Meu herói Rubro-Negro

Nasci em outubro de 1981, mas foi só em 13 de dezembro do mesmo ano que realmente comecei a viver. A maioria das pessoas não se lembra dos primeiros meses de vida, eu me lembro. Uma memória vívida, sem cor, sem cheiro, sem gosto – apenas um som. A voz do meu pai gritando: Mengo.

Por mais estranho que possa parecer, basta eu fechar os olhos, imaginando a euforia do momento, que consigo escutar o brado imponente. A força mágica daquelas sílabas, a autoridade da palavra. Um episódio simples, que muitos considerariam sem importância, porém, que forjou meu espirito rubro-negro e norteou infinitas alegrias.

Em uma terça-feira de 1990, meu pai me levou pela primeira vez ao Maracanã. Já fazia um bom tempo que ele não gostava de ir aos estádios. Logo ele, tijucano que não perdia uma pelada, fosse ela América e Bangu, fosse ela o clássico Flaflu. Mas, a violência crescente e o descaso do poder público há tempos haviam feito seu estrago. E, como ele nunca fora meu bandido, sua vocação sempre foi de herói, uma decisão definitiva havia permeado sua mente.

No dia em que debutei, a arquibancada tinha morrido para meu pai. Zico se despedia da magnética e, com ele, o lateral esquerdo franzino da Rua Jacumã.
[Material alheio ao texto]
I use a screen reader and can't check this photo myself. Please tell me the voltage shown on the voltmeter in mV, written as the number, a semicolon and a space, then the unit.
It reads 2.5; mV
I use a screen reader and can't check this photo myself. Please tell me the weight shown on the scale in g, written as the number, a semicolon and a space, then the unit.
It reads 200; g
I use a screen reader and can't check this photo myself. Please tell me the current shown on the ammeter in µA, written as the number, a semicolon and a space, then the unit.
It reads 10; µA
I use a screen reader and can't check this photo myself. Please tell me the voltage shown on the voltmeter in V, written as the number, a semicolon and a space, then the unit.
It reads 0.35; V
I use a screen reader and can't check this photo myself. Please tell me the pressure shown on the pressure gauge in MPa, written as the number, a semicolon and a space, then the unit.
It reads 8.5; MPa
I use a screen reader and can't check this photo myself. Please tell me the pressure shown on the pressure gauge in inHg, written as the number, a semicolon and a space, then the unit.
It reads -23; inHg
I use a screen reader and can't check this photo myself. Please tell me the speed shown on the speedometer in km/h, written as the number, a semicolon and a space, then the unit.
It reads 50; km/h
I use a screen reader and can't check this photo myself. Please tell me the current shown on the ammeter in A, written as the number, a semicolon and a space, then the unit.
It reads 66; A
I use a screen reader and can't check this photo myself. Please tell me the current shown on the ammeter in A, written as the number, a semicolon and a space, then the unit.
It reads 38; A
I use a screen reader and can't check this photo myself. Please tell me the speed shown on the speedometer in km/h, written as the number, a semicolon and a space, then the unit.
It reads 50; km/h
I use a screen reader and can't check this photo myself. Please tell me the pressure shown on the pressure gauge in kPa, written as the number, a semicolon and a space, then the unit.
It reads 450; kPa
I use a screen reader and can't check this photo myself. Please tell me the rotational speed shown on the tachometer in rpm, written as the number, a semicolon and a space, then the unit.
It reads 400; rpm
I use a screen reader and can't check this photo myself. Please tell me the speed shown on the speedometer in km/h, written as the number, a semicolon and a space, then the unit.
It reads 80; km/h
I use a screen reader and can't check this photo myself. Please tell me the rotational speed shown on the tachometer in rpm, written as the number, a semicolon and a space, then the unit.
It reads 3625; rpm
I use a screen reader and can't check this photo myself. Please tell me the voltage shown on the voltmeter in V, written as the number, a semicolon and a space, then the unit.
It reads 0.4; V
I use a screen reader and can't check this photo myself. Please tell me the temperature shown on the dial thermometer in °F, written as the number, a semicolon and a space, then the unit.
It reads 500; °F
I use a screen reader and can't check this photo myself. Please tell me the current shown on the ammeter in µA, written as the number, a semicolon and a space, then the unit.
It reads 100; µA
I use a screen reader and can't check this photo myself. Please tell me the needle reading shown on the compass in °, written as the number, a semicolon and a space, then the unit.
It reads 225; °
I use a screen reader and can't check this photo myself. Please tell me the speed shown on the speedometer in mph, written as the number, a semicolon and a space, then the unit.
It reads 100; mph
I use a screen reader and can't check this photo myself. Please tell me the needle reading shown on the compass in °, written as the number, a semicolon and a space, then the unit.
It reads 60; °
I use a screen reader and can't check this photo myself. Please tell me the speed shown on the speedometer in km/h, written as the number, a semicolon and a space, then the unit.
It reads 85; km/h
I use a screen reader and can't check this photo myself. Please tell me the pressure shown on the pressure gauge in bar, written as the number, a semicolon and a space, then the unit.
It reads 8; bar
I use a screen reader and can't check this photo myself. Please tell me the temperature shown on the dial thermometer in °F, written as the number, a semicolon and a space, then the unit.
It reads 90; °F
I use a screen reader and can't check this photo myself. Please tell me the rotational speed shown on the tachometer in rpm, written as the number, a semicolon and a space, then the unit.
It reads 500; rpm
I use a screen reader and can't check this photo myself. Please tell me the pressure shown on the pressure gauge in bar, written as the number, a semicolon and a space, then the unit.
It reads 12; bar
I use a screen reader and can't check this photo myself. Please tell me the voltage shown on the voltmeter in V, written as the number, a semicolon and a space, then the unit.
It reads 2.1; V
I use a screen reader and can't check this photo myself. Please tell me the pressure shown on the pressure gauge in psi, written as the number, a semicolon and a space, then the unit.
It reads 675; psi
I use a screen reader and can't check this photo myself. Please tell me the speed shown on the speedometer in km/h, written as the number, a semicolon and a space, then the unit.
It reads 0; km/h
Ele não chorou, não fez anúncio e nem discurso, mas no fundo eu sabia que uma parte dele doía como nunca antes havia doído. No entanto, apesar da tristeza, o encanto daquele dia permanece até hoje, claro e límpido, como se estivesse gravado em minhas retinas.

A vida seguiu e a tarefa de me levar aos jogos, ritual pelo qual tinha me apaixonado, coube aos meus tios, aos meus amigos e ao meu irmão. Algumas vezes tentei trazê-lo novamente aos estádios, outros camisas 10, bem menos talentosos que o Galinho, também tentaram. Em vão, pois é óbvio que não existe volta para um funeral chorado.

Os anos passaram e sua convicção permaneceu inabalada. O noticiário policial ajudou a reforçar seu ideário, mas não diminui o vazio que sua decisão havia trazido. Apesar das balas perdidas, das brigas de torcida e da truculência da polícia, meu irmão e eu permanecemos fiéis ao maior espetáculo da terra, para apreensão e desespero de nosso pai.

Toda vez que voltamos ao estádio, seus olhos disfarçam, mas suas mãos o denunciam, a preocupação é latente, embora silenciosa. A tensão paira sobre sua cabeça, somam-se os noventa minutos de angustia do jogo em campo aos minutos incertos do jogo da vida. Ele aguenta firme, tal qual um jogador lesionado, em respeito à liberdade da nossa decisão. Joga de cabeça em pé, mas de olho no cronômetro do homem de preto.

Todavia, quando a juiz apita o final do jogo, meu celular sempre toca e ele está lá comigo novamente. Não digo nada, pois nada precisa ser dito. Sua voz ecoa tão forte quanto há 30 anos atrás – Mengoooooo. Lembro-me de tudo e o Maracanã é dele mais uma vez.